Figure 1 shows the instrumentation on the towers in the different experiments. For example, for SHEBA fluxes measured at 3 m above ground, gradients were calculated between the 2- and 5-m levels. The difference zazb varied between 3 and 10 m, unless otherwise stated.

As noted by Arya (1991), taking a discrete difference to approximate the gradient is questionable when za/zb is large, because real profiles are not linear close to the ground. It is therefore important to use values of wind and temperature at some distance above ground (e.g., Vogelezang and Holtslag 1996). On the other hand Arya (1991) showed that linear finite differences are superior over logarithmic differences even for large za/zb (2 and 4 were tested) in the very stable regime, which is the focus in the current study. Further, evaluating finite differences over shorter distances than what we have done here may be questioned, because errors in the measurements may have a larger impact when two nearly equal mean values are subtracted.

In general the datasets were of high quality. However, some selection of data was necessary. The wind speed was required to increase with height. This is to avoid complex wind profiles, for instance, when a low-level jet is present below the sensor in which case the stress is expected to reverse, which was the case in 8% of the observations. Including these cases in the analysis increased the scatter among the datasets, but did not affect the overall conclusions of the present study. For the heat flux, we had to impose the criteria that N > 0.02 s−1 in order to avoid locally stable, but nonlocally unstable cases. These can for example occur in a growing convective boundary layer, when the ground is heating rapidly. Though this is not a perfect criterion, it is the only generally applicable one we could find. In individual datasets, these cases could be identified with independent instruments placed close to the ground, though such an approach would give different criteria for different datasets. In the analysis, we removed data points where the variance was identically zero, since they were statistically overrepresented, probably due to the analysis algorithms. For OGH, we only included data when the wind came from the open sea as described in Smedman et al. (2003).

We divided all data in bins of Ri, equally spaced on a logarithmic axis. For each bin, we calculated the 95% confidence interval using a two-sided t test. The mean value in this test is in the middle of the confidence interval, and hence, we only plotted the confidence intervals in most cases in order to avoid cluttered graphs. Data is most abundant at Ri ∼ 0.1, while for very small and very large Ri fewer data are available. This gives the confidence intervals a “trumpetlike” shape. We included only bins with more than 10 values.

The proposed approach is inherently “z less,” as the height above ground is not included in the stability parameter. While the individual sensors are fixed on the masts, the SBL may vary dramatically in depth, such that on different occasions the sensors are in the surface layer, while at other times may be situated above the boundary layer.

The large amount of data allows us to show more confidence in the results, than we could have with a single dataset. The six datasets provide us with a total equivalent of 5.5 yr of usable data, excluding data failing quality control and convectively unstable data. The Ri was larger than unity for 8% of the data, corresponding to more than five equivalent months. The use of results from different environments, different instruments, and data prepared with different algorithms allow us to identify common features and differences.

▶ _Extracted data_:
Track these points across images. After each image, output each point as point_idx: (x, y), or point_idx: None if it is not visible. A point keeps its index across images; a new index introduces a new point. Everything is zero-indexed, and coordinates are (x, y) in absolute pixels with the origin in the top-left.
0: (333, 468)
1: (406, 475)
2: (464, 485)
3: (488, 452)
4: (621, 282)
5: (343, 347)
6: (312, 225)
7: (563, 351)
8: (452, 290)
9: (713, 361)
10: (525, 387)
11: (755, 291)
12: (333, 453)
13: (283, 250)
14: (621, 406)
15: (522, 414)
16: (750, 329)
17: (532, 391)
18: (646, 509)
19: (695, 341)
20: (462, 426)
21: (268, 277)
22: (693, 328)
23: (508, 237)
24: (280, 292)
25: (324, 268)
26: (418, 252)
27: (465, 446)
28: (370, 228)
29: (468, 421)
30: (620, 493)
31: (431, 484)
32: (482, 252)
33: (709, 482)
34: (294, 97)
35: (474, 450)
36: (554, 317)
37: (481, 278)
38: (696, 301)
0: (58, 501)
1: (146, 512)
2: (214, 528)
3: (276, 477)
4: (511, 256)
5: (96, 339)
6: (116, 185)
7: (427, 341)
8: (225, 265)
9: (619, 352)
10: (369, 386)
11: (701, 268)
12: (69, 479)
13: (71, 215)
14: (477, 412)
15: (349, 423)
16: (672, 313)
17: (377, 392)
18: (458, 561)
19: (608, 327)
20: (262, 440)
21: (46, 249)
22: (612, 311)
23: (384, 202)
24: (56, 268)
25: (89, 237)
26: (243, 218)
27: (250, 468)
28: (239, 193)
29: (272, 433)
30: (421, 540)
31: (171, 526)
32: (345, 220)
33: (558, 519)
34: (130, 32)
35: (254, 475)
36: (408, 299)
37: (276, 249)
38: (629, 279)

▶ _Given task 1_:
Can you rewrite the records, starting at their first line and ending at the line containing "0: (58, 501)", with "origin" replaced by "reference corner" and everything else unchanged?
▶ _Given task 2_:
How would the passage on stable boundary layer flux measurements go on from the point where it stops?
The text and the records have nothing to do with each other.

▶ _Right answer 1_:
Track these points across images. After each image, output each point as point_idx: (x, y), or point_idx: None if it is not visible. A point keeps its index across images; a new index introduces a new point. Everything is zero-indexed, and coordinates are (x, y) in absolute pixels with the reference corner in the top-left.
0: (333, 468)
1: (406, 475)
2: (464, 485)
3: (488, 452)
4: (621, 282)
5: (343, 347)
6: (312, 225)
7: (563, 351)
8: (452, 290)
9: (713, 361)
10: (525, 387)
11: (755, 291)
12: (333, 453)
13: (283, 250)
14: (621, 406)
15: (522, 414)
16: (750, 329)
17: (532, 391)
18: (646, 509)
19: (695, 341)
20: (462, 426)
21: (268, 277)
22: (693, 328)
23: (508, 237)
24: (280, 292)
25: (324, 268)
26: (418, 252)
27: (465, 446)
28: (370, 228)
29: (468, 421)
30: (620, 493)
31: (431, 484)
32: (482, 252)
33: (709, 482)
34: (294, 97)
35: (474, 450)
36: (554, 317)
37: (481, 278)
38: (696, 301)
0: (58, 501)

▶ _Right answer 2_:
3. Results

Here we present several properties of stably stratified shear-driven turbulence as a function of Ri. We emphasize that all of these properties can be displayed while avoiding self-correlations between the stability parameter and the entity of interest. Furthermore, common practice in studies of this kind is to nondimensionalize variances by fluxes (Nieuwstadt 1984; Mahrt et al. 1998; Pahlow et al. 2001). However, as we shall see, this may be problematic for the very stable regime, where the fluxes are small or possibly zero. On the contrary we suggest to normalize the turbulent fluxes of momentum, heat, and tracers by variances.

a. Turbulent stress

First we are interested in the turbulent stress. The turbulent stress is the momentum flux in the opposite direction of the wind. We normalize the stress either by the turbulent kinetic energy to form the nondimensional stress:

 
formula

or by horizontal and vertical variances to form the stress correlation coefficient:

 
formula

where τ = −uw is the stress, and the turbulent kinetic energy E = ½(σ2u + σ2υ + σ2w), is half the sum of the squared variances of the three wind components. Here corτ is an approximation to the correlation coefficient, since we used the average horizontal variance, rather than variance in the direction of the wind. The denominator of (5) is dependent on the zero-plane rotation (e.g., Wilczak et al. 2001), while for (4) it is not. Therefore the latter is more trustworthy when signals are weak. However, the vertical flux estimates are still dependent on the zero-plane rotation.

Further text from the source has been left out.